Friday, June 6, 2008

Minneapolis Star-Tribune: New TV ad scolds Coleman for taking oil industry funds

Giggling with delight; that's how I'd describe the Minneapolis Star-Tribune's blurb about incumbent Minnesota Republican Senator Norm Coleman for taking campaign contributions from oil companies.

According to the Star-Tribune, "A Democratic-leaning organization on Thursday unveiled a television advertisement criticizing Republican U.S. Sen. Norm Coleman for campaign contributions he has received from oil industry interests."

The perception I see is that because "Big Oil" is evil, as vehemently portrayed by the Mainstream Media, this will negatively affect the Coleman campaign against Democratic challenger Al Franken, among others.
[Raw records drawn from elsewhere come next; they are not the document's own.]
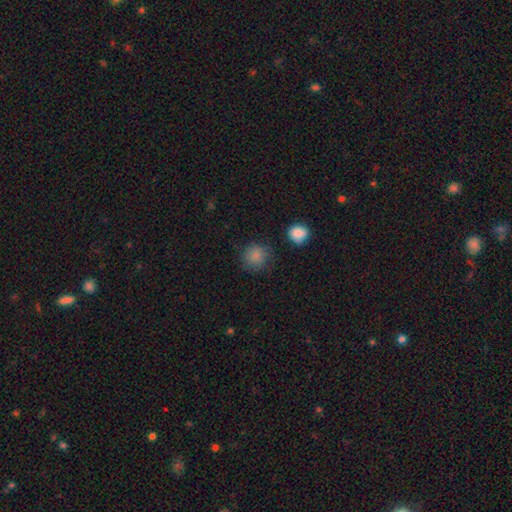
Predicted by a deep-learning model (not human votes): smooth-or-featured: smooth: 85% | star or artifact: 11% | featured or disk: 5%
  how-rounded: round: 89% | in between: 10% | cigar-shaped: 1%
  merging: none: 79% | minor disturbance: 13% | major disturbance: 5% | merger: 3%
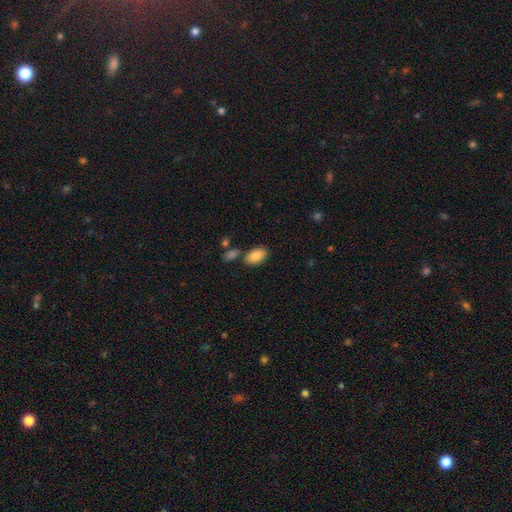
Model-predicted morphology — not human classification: smooth_or_featured: smooth (p=0.85) [alt: featured or disk p=0.08]
how_rounded: in between (p=0.92) [alt: round p=0.06]
merging: none (p=0.78) [alt: minor disturbance p=0.11]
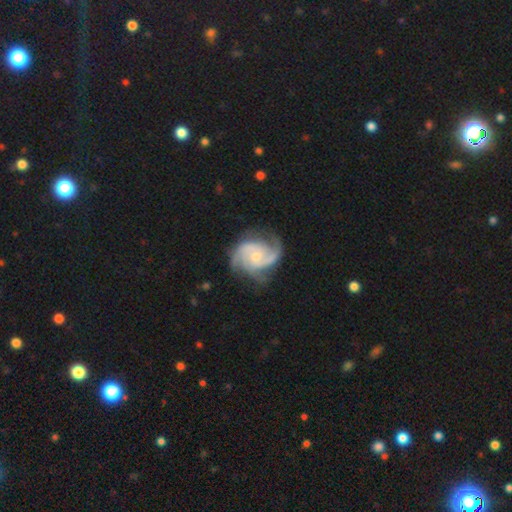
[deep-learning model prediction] This appears to be a featured or disk galaxy (93%) with no bar (64%), 3 (46%) medium (50%) spiral arms (98%) and a small central bulge (60%). Merging: none (73%).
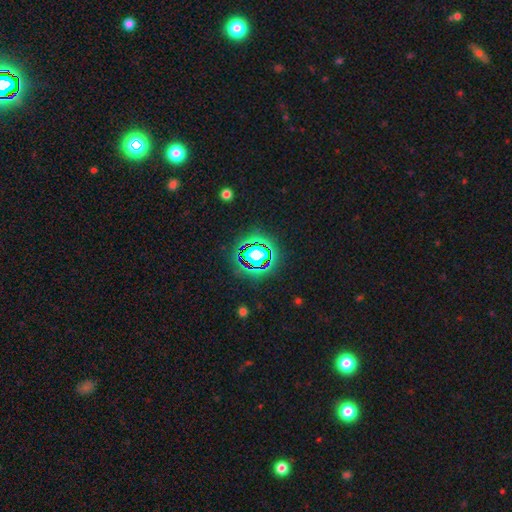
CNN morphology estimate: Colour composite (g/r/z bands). It shows a star or artifact, not a galaxy (76%).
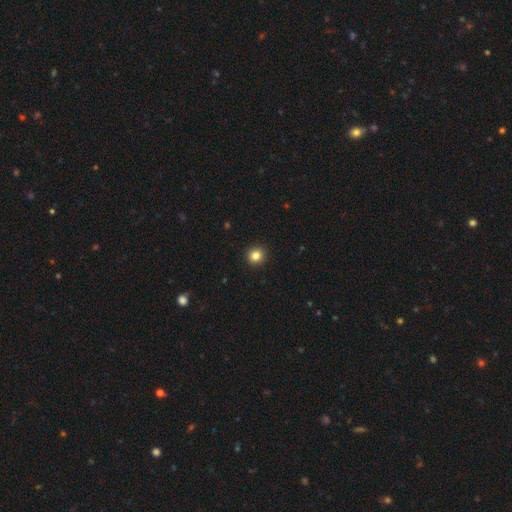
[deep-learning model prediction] Smooth or featured? Predicted: smooth (p=0.84). How rounded? Predicted: round (p=0.93). Merging? Predicted: none (p=0.93).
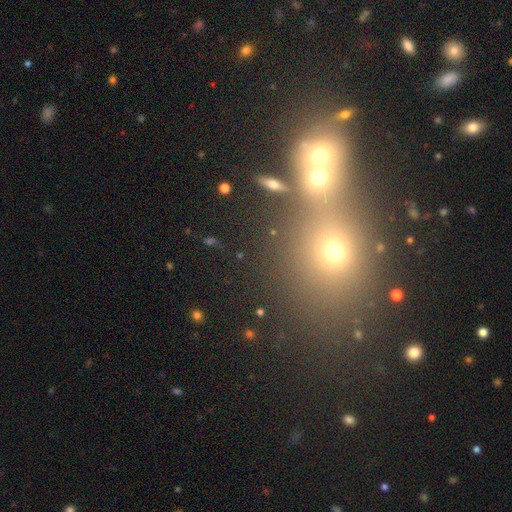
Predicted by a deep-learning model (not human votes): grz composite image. It shows a star or artifact, not a galaxy (44%, tied with smooth).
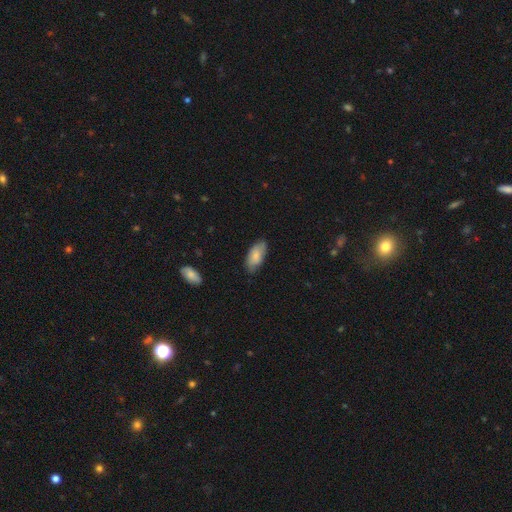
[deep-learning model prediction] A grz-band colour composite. It shows a smooth galaxy with no disk features (81%) that is in between round and cigar-shaped (90%). Merging: none (74%).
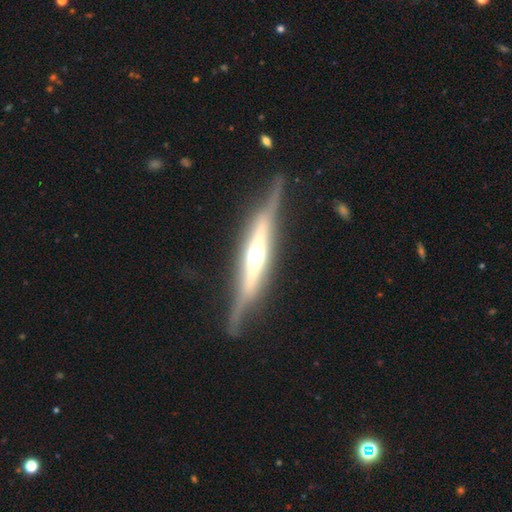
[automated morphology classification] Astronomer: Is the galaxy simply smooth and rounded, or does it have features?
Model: featured or disk — 84%.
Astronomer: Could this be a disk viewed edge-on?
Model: yes — 93%.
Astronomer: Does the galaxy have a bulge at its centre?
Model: rounded — 85%.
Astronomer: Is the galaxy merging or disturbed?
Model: none — 74%.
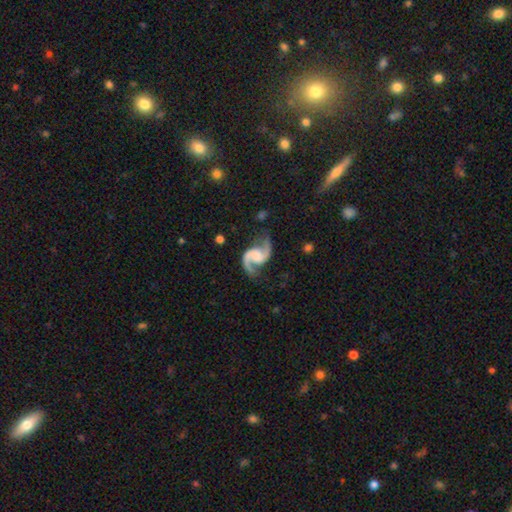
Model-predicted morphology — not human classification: A featured or disk galaxy (93%) with no bar (51%), 2 (94%) loose (48%) spiral arms (98%) and no central bulge (41%).

Vote fractions:
- Smooth or featured? featured or disk: 93% / star or artifact: 4% / smooth: 3%
- Edge-on disk? no: 98% / yes: 2%
- Bar? no: 51% / weak: 37% / strong: 12%
- Spiral arms? yes: 98% / no: 2%
- Spiral winding? loose: 48% / medium: 44% / tight: 8%
- Spiral arm count? 2: 94% / 1: 1% / can't tell: 1% / 3: 1% / 4: 1% / more than 4: 1%
- Bulge size? none: 41% / moderate: 23% / small: 21% / large: 12% / dominant: 2%
- Merging? none: 75% / minor disturbance: 15% / major disturbance: 7% / merger: 2%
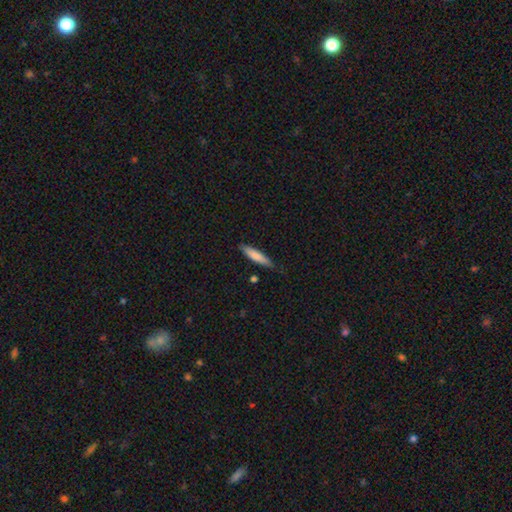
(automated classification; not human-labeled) Smooth or featured? Predicted: smooth (p=0.77). How rounded? Predicted: cigar-shaped (p=0.83). Merging? Predicted: none (p=0.82).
The Star-Tribune states, "It challenges Coleman for voting to grant oil and gas companies billions of dollars in tax breaks and says he has accepted $210,000 in campaign contributions from oil company interests.
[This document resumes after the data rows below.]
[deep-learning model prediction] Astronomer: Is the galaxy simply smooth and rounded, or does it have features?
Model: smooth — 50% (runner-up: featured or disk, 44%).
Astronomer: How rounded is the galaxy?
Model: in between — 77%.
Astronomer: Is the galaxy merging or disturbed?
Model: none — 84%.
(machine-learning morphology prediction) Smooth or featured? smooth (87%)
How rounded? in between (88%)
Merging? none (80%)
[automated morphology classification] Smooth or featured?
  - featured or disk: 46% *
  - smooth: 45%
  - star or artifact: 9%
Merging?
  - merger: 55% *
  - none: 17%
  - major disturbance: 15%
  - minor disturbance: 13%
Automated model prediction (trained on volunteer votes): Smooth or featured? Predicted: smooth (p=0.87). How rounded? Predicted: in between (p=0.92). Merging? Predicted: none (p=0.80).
"Minnesotans are paying more for gas than ever while big oil companies are making billions," the ad charges."

Hardly true...big oil is already the most heavily taxed and regulated industry in the country. You've probably heard your liberal co-workers, colleagues, and friends clamor about either levying price controls against oil companies or taxing them further. Sorry to say, that in a free market society, those sorts of measures do not work.
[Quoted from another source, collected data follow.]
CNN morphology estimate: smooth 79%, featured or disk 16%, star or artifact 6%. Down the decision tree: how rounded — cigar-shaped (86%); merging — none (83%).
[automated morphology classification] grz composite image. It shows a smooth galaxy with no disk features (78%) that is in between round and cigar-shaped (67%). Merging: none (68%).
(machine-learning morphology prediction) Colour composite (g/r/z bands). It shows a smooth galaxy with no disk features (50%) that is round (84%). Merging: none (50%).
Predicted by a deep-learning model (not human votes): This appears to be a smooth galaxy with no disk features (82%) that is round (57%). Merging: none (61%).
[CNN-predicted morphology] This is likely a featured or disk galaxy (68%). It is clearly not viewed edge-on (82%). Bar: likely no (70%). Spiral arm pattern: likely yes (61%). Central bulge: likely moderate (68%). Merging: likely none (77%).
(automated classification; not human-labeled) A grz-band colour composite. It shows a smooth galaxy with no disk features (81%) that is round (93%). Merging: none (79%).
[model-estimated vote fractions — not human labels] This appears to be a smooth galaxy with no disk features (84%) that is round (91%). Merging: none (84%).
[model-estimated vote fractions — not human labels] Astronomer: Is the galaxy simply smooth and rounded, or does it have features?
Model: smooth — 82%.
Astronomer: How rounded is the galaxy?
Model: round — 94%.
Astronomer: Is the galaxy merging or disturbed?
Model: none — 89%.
The reason why "Big Oil" is reporting such profits is that in a free market society, supply/demand sets prices. Oil exporters such as Saudi Arabia, Nigeria, and Venezuela, for example cannot pump more oil, or face political crises that often impact production. Furthermore, if our Democratically-controlled legislature would ever enact price control measures, oil companies would more than likely laugh in our face and sell their wares to China and India, where demand is astronomical.

Regardless, Coleman has to decide where he stands here; this country is not configured at this point, and with the current state of the economy, to implement alternative energy sources. Cheap fuel could potentially be a shot in the arm for our economy. Unfortunately, big oil is portrayed as an evil, thanks to the liberal mainstream media and the environmentalist movement. Yet, he talks about supporting the Lieberman/Warner cap and trade legislation.

But at some point, especially in the face of a potential economic catastrophe in this country, the good people of this country are going to DEMAND cheap fuel. At some point, it's time to drill in Alaska and offshore, while building additional oil refineries.

I don't see this ad as a detriment; Coleman needs to embrace the idea of expanding our drilling and building aforementioned refineries. Moreover, it's time to hit back against the global warming proponents.